Maccarese, chiude per manutenzione il centro compostaggio. Dove andrà la spazzatura?

5/10/2016 –  Una lettera aperta inviata agli assessori all’ambiente di Roma e Fiumicino, ai Presidenti della Commissione ambiente di Roma e Fiumicino, e per conoscenza al Sindaco di Fiumicino per avere chiarimenti sui lavori di manutenzione straordinaria dell’impianto di compostaggio di Maccarese avviati da lunedì e che per i prossimi 45 giorni vedranno la struttura off limits. A scrivere la missiva è Marcello Giuliacci che da anni segue le vicende sulla gestione dei rifiuti, prima nel “Comitato rifiuti zero Fiumicino” ed adesso che si è sciolto da solo. «L’impianto ad oggi è autorizzato per trattare circa 90 tonnellate/giorno di rifiuti mercatali e per una trasferenza di circa 360 tonn/giorno di rifiuti organici raccolti da Ama e da inviare presso impianti siti nel nord Italia. L’impianto – scrive – è entrato in funzione nel 2001 come impianto di compostaggio aerobico, è stato autorizzato nel 2010 a svolgere funzioni di trasferenza per circa 60 t/g di rifiuti organici della capitale, passati poi a 360 t/g da dicembre 2012 e confermati nella recente AIA di luglio 2015 impugnata al Tar dall’Amministrazione di Fiumicino. Le funzioni di trasferenza – prosegue – hanno comportato un incremento sostanzioso dei mezzi pesanti in transito verso l’impianto con attraversamento di vie del centro abitato dell’Isolato Stazione e da vari anni i residenti chiedono una soluzione a questo problema che crea gravi disagi ed un oggettivo peggioramento della qualità della vita. Le strade in questione hanno dimensioni limitate e sono solo parzialmente provviste di marciapiede con grave rischio per l’incolumità pubblica considerato che la perdita continua di percolato rende particolarmente scivoloso il manto stradale. Ad oggi nessuno ha proposto soluzioni ed a fronte della notizia del fermo dell’impianto ci si chiede dove andranno i rifiuti in questo periodo di lavori straordinari e quale soluzione sia stata trovata per effettuare la trasferenza in questi due mesi. Inoltre – conclude Giuliacci – se c’è qualche ipotesi in campo per risolvere definitivamente il problema della trasferenza consentendo all’impianto di ritornare alle normali funzionalità autorizzare per il compostaggio visto che è l’unico impianto di trattamento dell’umido presente nella ex provincia di Roma?»

## DATI RACCOLTI:
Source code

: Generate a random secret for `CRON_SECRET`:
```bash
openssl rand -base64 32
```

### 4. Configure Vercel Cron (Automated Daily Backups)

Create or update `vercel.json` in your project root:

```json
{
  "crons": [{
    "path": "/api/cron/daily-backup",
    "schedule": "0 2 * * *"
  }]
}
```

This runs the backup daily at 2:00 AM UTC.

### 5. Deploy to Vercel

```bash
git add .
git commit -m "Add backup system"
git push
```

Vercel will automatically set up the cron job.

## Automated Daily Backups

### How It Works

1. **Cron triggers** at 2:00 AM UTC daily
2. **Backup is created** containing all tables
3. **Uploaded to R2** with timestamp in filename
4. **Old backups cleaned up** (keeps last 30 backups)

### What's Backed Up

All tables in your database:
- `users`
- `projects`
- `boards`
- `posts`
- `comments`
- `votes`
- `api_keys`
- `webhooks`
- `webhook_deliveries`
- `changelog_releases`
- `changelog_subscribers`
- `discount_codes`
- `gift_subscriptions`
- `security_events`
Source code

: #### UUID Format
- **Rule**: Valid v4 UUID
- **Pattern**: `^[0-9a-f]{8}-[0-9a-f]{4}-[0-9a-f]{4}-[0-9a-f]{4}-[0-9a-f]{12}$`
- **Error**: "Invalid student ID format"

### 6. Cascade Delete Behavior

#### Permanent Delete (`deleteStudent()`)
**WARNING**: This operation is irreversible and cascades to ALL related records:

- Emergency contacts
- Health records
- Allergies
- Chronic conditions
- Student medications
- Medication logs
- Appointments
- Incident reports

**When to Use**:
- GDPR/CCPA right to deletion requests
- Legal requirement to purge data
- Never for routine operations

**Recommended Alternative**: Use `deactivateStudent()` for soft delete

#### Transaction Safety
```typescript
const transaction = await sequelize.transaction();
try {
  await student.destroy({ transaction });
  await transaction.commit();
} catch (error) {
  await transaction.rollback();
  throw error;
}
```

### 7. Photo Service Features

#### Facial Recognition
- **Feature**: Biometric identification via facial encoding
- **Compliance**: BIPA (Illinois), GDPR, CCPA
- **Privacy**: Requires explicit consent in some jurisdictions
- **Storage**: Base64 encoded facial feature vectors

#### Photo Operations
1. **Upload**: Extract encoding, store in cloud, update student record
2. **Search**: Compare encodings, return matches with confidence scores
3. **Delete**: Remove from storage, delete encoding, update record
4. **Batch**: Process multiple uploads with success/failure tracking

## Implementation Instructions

## CONSEGNA:
Riscrivi in forma più breve il paragrafo del brano che comincia con «5/10/2016 – Una lettera aperta», conservando i fatti principali. Le righe non hanno nessun legame con il brano.

## RISPOSTA:
Marcello Giuliacci, che da anni segue la gestione dei rifiuti, ha mandato una lettera aperta a diversi destinatari: gli assessori all'ambiente e i Presidenti della Commissione ambiente di Roma e Fiumicino, e per conoscenza il Sindaco di Fiumicino. Nella lettera chiede chiarimenti sulla manutenzione straordinaria che terrà chiuso per 45 giorni l'impianto di compostaggio di Maccarese. L'impianto funziona dal 2001. Oggi è autorizzato a trattare circa 90 tonnellate al giorno di rifiuti mercatali e a trasferire circa 360 tonnellate al giorno di rifiuti organici raccolti da Ama verso impianti del nord Italia. Questa trasferenza ha portato molti mezzi pesanti nelle strade strette dell'Isolato Stazione, con disagi per i residenti. Ha anche creato rischi per la sicurezza, perché il percolato perso dai mezzi rende scivolosa la strada. Giuliacci domanda dove andranno i rifiuti durante i lavori. Chiede anche se c'è un'ipotesi per riportare l'impianto al solo compostaggio, visto che è l'unico per l'umido nella ex provincia di Roma.